At AL.com, staffers called all of Alabama’s counties Monday and created a color-coded map with explanation of the county policy. By the end of the day, only 10 counties were shaded green, meaning they issued marriage licenses to any couples.
But in some Alabama counties, such as Jefferson, Birmingham and Montgomery, judges immediately issued marriage licenses to gay couples.
“It’s about time,” said Shante Wolfe, 21. She and Tori Sisson of Tuskegee had camped out in a blue-and-white tent and became the first in the county given a license.
In Birmingham, one of the gay marriage licenses went to Dee and Laura Bush, who have been together for seven years and have a combined five children.

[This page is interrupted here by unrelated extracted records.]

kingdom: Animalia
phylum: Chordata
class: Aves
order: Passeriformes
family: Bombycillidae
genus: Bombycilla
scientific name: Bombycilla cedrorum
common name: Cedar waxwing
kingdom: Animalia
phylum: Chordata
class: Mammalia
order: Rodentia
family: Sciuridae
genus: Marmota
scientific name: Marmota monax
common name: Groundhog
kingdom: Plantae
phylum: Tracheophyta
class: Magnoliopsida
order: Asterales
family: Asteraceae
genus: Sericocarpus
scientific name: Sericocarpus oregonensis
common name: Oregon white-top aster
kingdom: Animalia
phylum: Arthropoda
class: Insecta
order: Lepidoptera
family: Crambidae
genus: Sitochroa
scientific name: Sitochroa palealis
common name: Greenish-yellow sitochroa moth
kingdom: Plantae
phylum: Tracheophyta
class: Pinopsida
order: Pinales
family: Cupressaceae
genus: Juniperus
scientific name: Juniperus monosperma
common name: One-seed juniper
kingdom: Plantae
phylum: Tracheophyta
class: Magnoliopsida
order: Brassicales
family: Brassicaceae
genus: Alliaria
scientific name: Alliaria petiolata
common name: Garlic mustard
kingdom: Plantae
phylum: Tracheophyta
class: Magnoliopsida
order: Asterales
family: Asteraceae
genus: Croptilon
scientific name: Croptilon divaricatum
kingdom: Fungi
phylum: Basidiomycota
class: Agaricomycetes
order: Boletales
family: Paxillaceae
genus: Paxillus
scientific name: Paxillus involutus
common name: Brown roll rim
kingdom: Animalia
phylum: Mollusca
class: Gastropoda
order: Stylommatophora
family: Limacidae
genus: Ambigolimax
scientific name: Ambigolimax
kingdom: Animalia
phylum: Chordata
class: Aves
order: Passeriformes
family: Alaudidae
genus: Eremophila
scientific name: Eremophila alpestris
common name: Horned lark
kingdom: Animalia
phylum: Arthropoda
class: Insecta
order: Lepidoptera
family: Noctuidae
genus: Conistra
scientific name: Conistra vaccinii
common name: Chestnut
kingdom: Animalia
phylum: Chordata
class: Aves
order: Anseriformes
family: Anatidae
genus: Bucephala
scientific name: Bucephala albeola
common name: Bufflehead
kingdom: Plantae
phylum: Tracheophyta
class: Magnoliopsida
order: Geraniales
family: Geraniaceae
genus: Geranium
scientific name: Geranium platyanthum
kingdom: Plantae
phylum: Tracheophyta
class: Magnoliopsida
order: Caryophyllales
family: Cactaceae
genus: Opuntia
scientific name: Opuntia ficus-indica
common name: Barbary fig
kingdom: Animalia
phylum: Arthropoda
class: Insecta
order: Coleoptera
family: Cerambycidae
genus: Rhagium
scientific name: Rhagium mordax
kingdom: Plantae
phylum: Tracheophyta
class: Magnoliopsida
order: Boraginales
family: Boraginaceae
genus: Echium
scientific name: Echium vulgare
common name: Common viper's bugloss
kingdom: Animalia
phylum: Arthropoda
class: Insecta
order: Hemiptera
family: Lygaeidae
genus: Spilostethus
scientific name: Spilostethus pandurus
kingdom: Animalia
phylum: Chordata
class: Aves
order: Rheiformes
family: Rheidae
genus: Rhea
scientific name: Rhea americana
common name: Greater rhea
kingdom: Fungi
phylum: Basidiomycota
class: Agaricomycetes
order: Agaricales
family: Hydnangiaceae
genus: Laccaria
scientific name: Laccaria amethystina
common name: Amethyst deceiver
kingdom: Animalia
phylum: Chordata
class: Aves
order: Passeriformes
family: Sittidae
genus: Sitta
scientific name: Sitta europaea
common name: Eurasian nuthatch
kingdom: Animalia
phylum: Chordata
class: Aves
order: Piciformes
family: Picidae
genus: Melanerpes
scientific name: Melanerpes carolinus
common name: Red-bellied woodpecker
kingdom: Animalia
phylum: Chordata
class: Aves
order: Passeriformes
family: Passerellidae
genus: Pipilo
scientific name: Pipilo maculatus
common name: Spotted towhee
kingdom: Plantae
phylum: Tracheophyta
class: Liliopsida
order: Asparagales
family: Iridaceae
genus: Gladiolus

“It is great that we were able to be part of history,” said Dee Bush. After receiving her license, she and her partner walked outside to a park where a minister was performing wedding ceremonies.
In its Monday statement, the Human Rights Campaign congratulated the same-sex couples marrying in Alabama and advised couples in the remaining states where marriage is the union of a man and a woman — Texas, Louisiana, Mississippi, Georgia, Arkansas, Missouri, Nebraska, South Dakota, North Dakota, Tennessee, Kentucky, Ohio and Michigan — to “start your wedding plans now.”
The National Organization for Marriage, which opposes same-sex marriage, said Monday that it has scheduled its third “March for Marriage” for Washington on April 25.
This is around the time the Supreme Court could be hearing arguments on Obergefell v. Hodges and its companion gay marriage cases.
On Monday, Alabama, at least according to the federal courts, became the 37th state to perform gay weddings. In most cases, the decision was made by judicial fiat.
• This article is based in part on wire service reports.